=== SUPPLIED DATA ===

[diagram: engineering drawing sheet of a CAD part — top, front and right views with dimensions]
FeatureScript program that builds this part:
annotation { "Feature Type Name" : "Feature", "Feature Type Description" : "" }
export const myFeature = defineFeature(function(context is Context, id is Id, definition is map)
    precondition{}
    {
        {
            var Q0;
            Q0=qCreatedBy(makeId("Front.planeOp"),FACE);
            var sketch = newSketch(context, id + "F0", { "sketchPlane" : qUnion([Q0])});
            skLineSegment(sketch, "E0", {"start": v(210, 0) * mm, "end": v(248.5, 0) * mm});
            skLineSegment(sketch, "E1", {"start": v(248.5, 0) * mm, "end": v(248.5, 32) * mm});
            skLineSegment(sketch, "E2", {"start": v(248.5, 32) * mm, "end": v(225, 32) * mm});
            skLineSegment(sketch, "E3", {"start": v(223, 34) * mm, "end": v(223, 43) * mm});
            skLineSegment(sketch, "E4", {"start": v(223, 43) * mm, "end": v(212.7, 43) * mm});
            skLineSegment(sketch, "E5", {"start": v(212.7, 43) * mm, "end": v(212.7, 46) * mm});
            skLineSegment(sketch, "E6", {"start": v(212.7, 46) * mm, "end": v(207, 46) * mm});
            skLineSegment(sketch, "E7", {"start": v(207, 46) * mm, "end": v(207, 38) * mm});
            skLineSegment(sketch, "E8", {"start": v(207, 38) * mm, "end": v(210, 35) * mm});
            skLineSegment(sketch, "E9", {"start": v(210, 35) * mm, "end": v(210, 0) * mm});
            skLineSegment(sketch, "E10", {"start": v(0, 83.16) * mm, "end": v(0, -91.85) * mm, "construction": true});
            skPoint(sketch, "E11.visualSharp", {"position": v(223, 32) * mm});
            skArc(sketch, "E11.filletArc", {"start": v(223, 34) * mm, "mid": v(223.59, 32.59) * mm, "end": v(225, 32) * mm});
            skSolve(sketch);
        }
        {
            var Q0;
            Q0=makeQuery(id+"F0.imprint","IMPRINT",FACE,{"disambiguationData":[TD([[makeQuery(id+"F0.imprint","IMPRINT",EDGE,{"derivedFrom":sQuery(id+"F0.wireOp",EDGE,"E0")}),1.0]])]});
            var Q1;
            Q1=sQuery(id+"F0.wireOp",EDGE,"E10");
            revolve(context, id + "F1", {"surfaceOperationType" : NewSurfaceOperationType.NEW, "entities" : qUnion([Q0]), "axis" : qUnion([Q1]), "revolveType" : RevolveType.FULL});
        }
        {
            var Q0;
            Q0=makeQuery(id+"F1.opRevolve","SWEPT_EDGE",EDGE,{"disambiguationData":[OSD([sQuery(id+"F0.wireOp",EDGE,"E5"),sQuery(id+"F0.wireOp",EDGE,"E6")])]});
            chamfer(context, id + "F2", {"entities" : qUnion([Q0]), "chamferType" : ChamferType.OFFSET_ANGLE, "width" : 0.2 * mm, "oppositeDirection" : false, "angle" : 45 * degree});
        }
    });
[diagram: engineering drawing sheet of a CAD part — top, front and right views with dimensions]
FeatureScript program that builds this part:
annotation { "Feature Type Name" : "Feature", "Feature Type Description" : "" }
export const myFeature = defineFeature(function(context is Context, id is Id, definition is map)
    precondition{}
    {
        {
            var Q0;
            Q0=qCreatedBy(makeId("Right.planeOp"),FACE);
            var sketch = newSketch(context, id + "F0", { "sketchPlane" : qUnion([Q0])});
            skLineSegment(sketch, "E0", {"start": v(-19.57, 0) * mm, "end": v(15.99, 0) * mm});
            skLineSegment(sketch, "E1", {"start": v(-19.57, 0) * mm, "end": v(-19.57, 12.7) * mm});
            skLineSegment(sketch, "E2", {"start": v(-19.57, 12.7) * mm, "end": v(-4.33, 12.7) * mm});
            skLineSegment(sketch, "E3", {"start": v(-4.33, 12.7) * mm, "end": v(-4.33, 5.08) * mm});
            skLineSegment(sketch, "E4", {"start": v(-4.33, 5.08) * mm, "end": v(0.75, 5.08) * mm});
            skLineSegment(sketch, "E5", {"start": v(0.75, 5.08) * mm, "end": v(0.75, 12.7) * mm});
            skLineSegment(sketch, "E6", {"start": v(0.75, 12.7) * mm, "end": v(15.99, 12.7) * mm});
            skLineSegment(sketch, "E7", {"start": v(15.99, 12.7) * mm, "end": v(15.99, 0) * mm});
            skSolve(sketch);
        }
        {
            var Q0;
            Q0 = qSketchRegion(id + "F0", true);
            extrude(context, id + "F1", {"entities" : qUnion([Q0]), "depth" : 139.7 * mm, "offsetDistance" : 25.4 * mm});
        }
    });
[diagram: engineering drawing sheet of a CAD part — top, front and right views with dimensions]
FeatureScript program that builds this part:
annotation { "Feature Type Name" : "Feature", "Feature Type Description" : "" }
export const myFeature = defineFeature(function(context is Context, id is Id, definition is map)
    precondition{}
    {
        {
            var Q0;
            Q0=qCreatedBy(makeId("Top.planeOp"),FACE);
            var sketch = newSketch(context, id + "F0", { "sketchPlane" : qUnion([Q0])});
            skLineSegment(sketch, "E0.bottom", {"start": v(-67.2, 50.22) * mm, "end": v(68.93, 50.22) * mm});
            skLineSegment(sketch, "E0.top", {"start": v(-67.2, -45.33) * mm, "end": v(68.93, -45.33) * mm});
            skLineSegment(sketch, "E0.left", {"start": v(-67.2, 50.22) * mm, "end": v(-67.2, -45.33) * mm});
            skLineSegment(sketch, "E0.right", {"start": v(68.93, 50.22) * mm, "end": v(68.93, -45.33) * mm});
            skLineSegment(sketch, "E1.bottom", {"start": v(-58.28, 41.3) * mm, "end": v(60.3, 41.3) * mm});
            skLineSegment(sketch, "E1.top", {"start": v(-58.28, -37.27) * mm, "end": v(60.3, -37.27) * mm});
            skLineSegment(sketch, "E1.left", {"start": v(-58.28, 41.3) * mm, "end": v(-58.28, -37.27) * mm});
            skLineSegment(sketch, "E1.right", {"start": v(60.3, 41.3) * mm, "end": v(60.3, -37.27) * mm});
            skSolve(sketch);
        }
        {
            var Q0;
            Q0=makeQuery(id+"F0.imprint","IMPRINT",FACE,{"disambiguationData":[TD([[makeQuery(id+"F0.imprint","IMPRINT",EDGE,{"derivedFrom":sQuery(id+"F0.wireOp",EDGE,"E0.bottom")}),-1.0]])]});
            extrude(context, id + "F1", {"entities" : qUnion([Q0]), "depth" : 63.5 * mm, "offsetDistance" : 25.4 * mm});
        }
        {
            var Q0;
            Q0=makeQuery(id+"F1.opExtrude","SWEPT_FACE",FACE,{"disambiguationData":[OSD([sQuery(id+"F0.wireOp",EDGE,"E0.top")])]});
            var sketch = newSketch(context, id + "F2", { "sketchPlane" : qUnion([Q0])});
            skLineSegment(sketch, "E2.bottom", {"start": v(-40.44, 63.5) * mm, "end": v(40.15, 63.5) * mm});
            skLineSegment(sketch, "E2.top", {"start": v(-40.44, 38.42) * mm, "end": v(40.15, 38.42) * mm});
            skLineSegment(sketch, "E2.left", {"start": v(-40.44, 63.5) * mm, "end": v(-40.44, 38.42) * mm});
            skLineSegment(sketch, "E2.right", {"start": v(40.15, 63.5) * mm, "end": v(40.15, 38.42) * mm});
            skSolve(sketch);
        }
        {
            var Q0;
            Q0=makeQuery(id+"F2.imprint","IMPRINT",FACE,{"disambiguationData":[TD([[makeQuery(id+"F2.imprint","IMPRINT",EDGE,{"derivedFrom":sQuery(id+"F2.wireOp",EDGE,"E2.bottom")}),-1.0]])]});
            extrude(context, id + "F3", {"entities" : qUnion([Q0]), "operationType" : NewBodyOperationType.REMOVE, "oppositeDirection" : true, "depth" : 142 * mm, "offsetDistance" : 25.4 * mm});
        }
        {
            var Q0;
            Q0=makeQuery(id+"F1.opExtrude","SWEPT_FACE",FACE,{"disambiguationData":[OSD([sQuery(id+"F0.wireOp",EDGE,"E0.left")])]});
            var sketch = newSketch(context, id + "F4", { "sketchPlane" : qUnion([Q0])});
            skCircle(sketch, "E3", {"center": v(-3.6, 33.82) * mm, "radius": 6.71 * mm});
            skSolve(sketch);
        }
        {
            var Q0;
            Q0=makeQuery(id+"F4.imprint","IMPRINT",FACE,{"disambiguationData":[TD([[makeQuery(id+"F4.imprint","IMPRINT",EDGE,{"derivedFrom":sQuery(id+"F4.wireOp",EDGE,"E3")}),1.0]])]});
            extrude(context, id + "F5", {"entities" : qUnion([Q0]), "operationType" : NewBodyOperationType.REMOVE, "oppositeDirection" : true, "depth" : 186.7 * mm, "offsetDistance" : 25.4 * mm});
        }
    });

===

Write out the data from its start through the line containing "v(0, 83.16) *", substituting "buildPart" for "myFeature" and keeping everything else unchanged.

[diagram: engineering drawing sheet of a CAD part — top, front and right views with dimensions]
FeatureScript program that builds this part:
annotation { "Feature Type Name" : "Feature", "Feature Type Description" : "" }
export const buildPart = defineFeature(function(context is Context, id is Id, definition is map)
    precondition{}
    {
        {
            var Q0;
            Q0=qCreatedBy(makeId("Front.planeOp"),FACE);
            var sketch = newSketch(context, id + "F0", { "sketchPlane" : qUnion([Q0])});
            skLineSegment(sketch, "E0", {"start": v(210, 0) * mm, "end": v(248.5, 0) * mm});
            skLineSegment(sketch, "E1", {"start": v(248.5, 0) * mm, "end": v(248.5, 32) * mm});
            skLineSegment(sketch, "E2", {"start": v(248.5, 32) * mm, "end": v(225, 32) * mm});
            skLineSegment(sketch, "E3", {"start": v(223, 34) * mm, "end": v(223, 43) * mm});
            skLineSegment(sketch, "E4", {"start": v(223, 43) * mm, "end": v(212.7, 43) * mm});
            skLineSegment(sketch, "E5", {"start": v(212.7, 43) * mm, "end": v(212.7, 46) * mm});
            skLineSegment(sketch, "E6", {"start": v(212.7, 46) * mm, "end": v(207, 46) * mm});
            skLineSegment(sketch, "E7", {"start": v(207, 46) * mm, "end": v(207, 38) * mm});
            skLineSegment(sketch, "E8", {"start": v(207, 38) * mm, "end": v(210, 35) * mm});
            skLineSegment(sketch, "E9", {"start": v(210, 35) * mm, "end": v(210, 0) * mm});
            skLineSegment(sketch, "E10", {"start": v(0, 83.16) * mm, "end": v(0, -91.85) * mm, "construction": true});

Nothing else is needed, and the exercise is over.